We begin with an introduction to battery technology and then consider how nanoporous materials can improve battery performance. We first focus on a family of fast-charging materials known as pseudocapacitors. When conventional electrode materials are synthesized in nanoporous form, they can be used to produce batteries that charge much faster than those made with conventional bulk materials. This arises because of a very desirable combination of electrical connectivity throughout each porous grain, liquid electrolyte access to the interior of the material, and short solid-state ion diffusion lengths within the walls of the nanoporous network. In some materials, the nanoscale wall dimensions can also suppress intercalation-induced phase transitions, further improving kinetics. Nanoscale porosity can also help increase stability in other types of battery electrodes, particularly those that have large volume changes upon cycling.
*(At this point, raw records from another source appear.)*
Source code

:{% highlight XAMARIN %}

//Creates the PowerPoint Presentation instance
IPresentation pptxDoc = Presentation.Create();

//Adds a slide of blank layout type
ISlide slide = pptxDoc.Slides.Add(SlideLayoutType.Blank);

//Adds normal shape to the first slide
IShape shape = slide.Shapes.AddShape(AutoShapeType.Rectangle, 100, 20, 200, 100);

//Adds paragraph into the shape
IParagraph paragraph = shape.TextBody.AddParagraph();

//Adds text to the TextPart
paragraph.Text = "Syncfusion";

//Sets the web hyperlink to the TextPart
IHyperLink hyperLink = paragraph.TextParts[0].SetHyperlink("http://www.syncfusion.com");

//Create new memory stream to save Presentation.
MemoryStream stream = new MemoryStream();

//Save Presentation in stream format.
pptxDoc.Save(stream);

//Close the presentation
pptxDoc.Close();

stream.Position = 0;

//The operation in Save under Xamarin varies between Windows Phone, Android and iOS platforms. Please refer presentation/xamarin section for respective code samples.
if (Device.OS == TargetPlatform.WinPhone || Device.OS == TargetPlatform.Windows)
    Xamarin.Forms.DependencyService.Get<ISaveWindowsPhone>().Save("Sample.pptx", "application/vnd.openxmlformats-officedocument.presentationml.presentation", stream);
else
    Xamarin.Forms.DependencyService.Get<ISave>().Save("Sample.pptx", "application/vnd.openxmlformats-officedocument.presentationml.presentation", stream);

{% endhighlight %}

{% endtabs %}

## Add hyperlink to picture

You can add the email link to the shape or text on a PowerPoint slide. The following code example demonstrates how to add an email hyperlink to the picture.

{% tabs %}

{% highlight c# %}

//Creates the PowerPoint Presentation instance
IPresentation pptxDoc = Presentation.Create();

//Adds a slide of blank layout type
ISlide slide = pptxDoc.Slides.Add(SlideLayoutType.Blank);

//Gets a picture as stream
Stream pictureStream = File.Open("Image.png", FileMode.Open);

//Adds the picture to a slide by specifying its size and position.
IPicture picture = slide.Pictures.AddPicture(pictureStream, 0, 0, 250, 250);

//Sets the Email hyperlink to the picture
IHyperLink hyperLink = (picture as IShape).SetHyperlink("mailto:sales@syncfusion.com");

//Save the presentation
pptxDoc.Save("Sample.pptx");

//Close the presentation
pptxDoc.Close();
Focusing on high-capacity alloy anodes, we show that nanoscale porosity can help mitigate structural degradation due to volume changes. Finally, we consider how porous materials can be used as insulation to improve building efficiency. Here we focus on both optically clear porous materials that can be used for window insulation, and on materials with strong infrared emission that can be used for passive daytime radiative cooling.

About the speaker:

Sarah H. Tolbert is a Distinguished Professor in the Departments of Chemistry and Biochemistry and Materials Science and Engineering at UCLA. Her research focuses on controlling nanometer-scale architecture in solution-processed nanomaterials to generate unique optical, electronic, magnetic, structural, and electrochemical properties. She has published over 200 scholarly research articles and has 20 patents focusing on electrochemical energy storage, organic electronics, nanomagnetics, nanoscale control of thermal conductivity, and new ultra-hard materials.

She also serves as the faculty director for a program aimed at bringing nano-concepts to schools, students, and the general public throughout the greater LA area. Professor Tolbert is the recipient of a number of awards including the American Chemical Society Henry H. Storch Award in Energy Chemistry, a Fellow of the Royal Society of Chemistry, an NSF Special Creativity Award, the ACS R.A. Glen Award, and the UCLA Diversity, Equity, and Inclusion Award. She directs the DOE Energy Frontier Research Center on Synthetic Control Across Length-scales for Advancing Rechargeables (SCALAR).